Shadow Creek has been described as a secret treasure hidden away in North Las Vegas, a mystery location to golfers and fans even in Southern Nevada.
After three major professional events at the course over the past 19 months, that description hasn’t changed.
COVID-19 protocols kept spectators away from the PGA Tour event in October 2020 and the inaugural LPGA event in May 2021. But it was the LPGA and MGM Resorts that chose to not sell tickets to last month’s tournament with the exception of a handful of VIP packages for MGM Rewards members.
Players and local golf fans weren’t particularly pleased.
“It’s like playing during COVID again,” Madelene Sagstrom said after her round of 16 match ended on the 16th hole with no fans there to witness it. “We got used to it (no fans) during COVID, so it’s nothing different.”
Andrea Lee, who reached the semifinals at the tournament, said it felt more like a college tournament than an LPGA event.
“I wish there were more spectators out here, for sure,” she said. “The course is amazing. I know it’s a little bit of a tough walk for them, but it would be great to have more fans out.”
MGM Resorts, however, said the plan was to create an exclusive atmosphere around the tournament and course.

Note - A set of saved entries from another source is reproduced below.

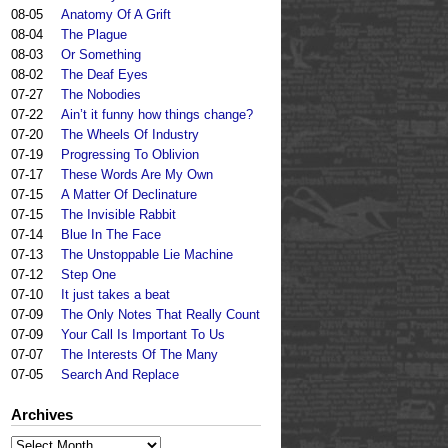
08-05
Anatomy Of A Grift
08-04
The Plague
08-03
Or Something
08-02
The Deaf Eyes
07-27
The Nobodies
07-22
Ain’t it funny how things change?
07-20
The Wheels Of Industry
07-19
Progressing To Oblivion
07-17
These Words Are My Own
07-15
A Matter Of Declinature
07-15
The Invisible Rabbit
07-14
Blue In The Face
07-13
The Unstoppable Lie Machine
07-12
Step One
07-10
It just takes a beat
07-09
The Only Notes That Really Count
07-09
Your Call Is Important To Us
07-07
The Interests Of The Many
07-05
Search And Replace
Archives
Archives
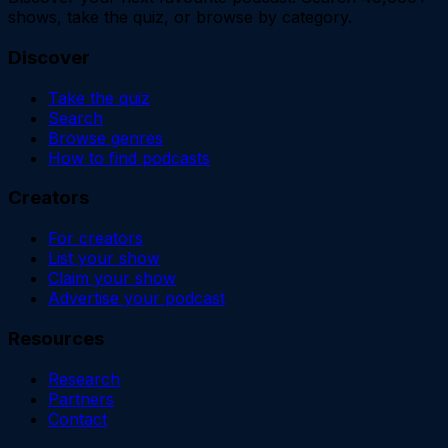
shows, take the quiz, or browse by category.
Discover
Take the quiz
Search
Browse genres
How to find podcasts
Creators
For creators
List your show
Claim your show
Advertise your podcast
Resources
Research
Partners
Contact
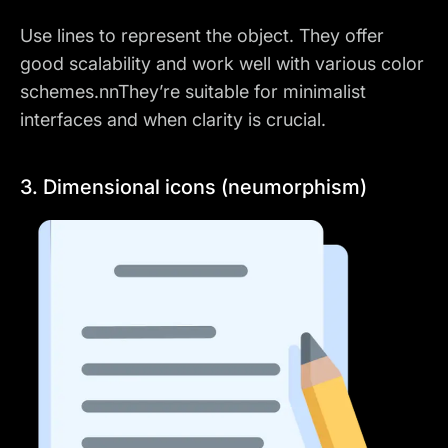
Use lines to represent the object. They offer
good scalability and work well with various color
schemes.nnThey’re suitable for minimalist
interfaces and when clarity is crucial.
3. Dimensional icons (neumorphism)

“Our MGM Rewards customers are offered tickets as a benefit of their membership and loyalty to MGM Resorts,” said Lance Evans, senior vice president for sports for MGM Resorts. “We provide our members and golf fans with a VIP experience at the tournament while maintaining the course’s exclusivity.”

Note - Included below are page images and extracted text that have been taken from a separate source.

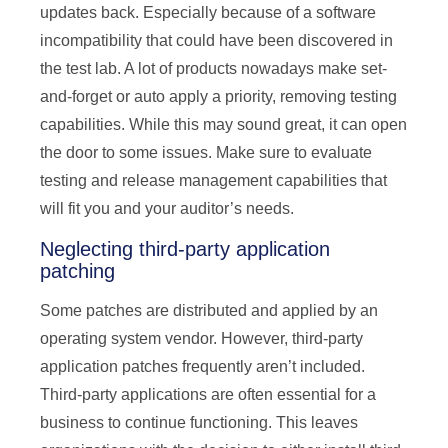
updates back. Especially because of a software
incompatibility that could have been discovered in
the test lab. A lot of products nowadays make set-
and-forget or auto apply a priority, removing testing
capabilities. While this may sound great, it can open
the door to some issues. Make sure to evaluate
testing and release management capabilities that
will fit you and your auditor’s needs.
Neglecting third-party application
patching
Some patches are distributed and applied by an
operating system vendor. However, third-party
application patches frequently aren’t included.
Third-party applications are often essential for a
business to continue functioning. This leaves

That look was jarring for a TV audience that saw virtually nobody on the course, even during the weekend knockout rounds.
LPGA officials didn’t mind, at least publicly.
“Part of the experience of this week is the exclusive and intimate nature of the event for the competitors and our partners,” said Christina Lance, LPGA director of communications.
That explanation didn’t go over well with fans who had hoped to attend the event, including Las Vegas resident Jeff Eisenstein, who had planned to watch the golf in person.
“People that live here are constantly blackballed from attending events that are offered only to big-money gamblers or just out-of-towners that come in to gamble,” Eisenstain said.
He noted it’s not just the LPGA event, pointing to last week’s made-for TV event at Wynn Golf Club featuring Aaron Rodgers, Tom Brady, Patrick Mahomes and Josh Allen, which also did not offer any general admission tickets.
LPGA players do a fantastic job at other tournaments connecting with fans, particularly girls who are dreaming of playing golf themselves one day. They didn’t get that chance in Las Vegas.
Players said fan reaction is helpful in a match-play setting — think Solheim Cup or Ryder Cup — but playing the event at Shadow Creek requires a different mindset.
Sagstrom said she tried not to worry about any reactions to shots, good or bad.
“When we’re home practicing all the time, it’s just ourselves,” she said. “So it’s not any different really.”